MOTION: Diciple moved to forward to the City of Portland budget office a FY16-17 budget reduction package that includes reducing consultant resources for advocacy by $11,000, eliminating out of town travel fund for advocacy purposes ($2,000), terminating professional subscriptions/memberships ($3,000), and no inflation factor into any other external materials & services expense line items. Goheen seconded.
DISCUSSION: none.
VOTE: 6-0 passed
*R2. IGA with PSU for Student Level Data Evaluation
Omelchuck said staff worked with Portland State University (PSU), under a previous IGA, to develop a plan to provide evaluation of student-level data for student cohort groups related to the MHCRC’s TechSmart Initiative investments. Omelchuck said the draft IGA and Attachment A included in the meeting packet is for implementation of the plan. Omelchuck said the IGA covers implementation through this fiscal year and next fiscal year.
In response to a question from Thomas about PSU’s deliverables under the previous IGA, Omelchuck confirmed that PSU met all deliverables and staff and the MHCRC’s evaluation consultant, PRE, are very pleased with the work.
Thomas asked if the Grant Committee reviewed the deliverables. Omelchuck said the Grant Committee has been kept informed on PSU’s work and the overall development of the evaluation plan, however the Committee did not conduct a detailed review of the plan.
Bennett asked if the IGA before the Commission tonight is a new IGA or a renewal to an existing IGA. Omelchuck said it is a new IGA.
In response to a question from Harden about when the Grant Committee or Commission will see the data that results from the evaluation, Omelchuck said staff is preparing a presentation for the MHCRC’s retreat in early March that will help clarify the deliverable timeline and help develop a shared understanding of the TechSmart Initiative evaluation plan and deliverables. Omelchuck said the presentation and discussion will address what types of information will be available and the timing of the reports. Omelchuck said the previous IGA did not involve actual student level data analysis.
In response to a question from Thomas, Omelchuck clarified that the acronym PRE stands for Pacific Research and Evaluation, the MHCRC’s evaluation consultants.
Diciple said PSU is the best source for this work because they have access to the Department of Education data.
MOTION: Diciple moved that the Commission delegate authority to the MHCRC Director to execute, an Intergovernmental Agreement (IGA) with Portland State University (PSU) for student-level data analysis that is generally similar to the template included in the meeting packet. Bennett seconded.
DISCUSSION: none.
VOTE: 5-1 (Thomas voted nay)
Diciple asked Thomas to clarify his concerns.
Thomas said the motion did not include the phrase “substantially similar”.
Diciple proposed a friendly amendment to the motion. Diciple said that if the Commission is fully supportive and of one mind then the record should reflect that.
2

.....

> _WHAT YOU WILL DO_
Copy exactly the opening line of the material, the line bearing "Level Data Evaluation", and every line between them. Include nothing else.

> _RESULT_
MOTION: Diciple moved to forward to the City of Portland budget office a FY16-17 budget reduction package that includes reducing consultant resources for advocacy by $11,000, eliminating out of town travel fund for advocacy purposes ($2,000), terminating professional subscriptions/memberships ($3,000), and no inflation factor into any other external materials & services expense line items. Goheen seconded.
DISCUSSION: none.
VOTE: 6-0 passed
*R2. IGA with PSU for Student Level Data Evaluation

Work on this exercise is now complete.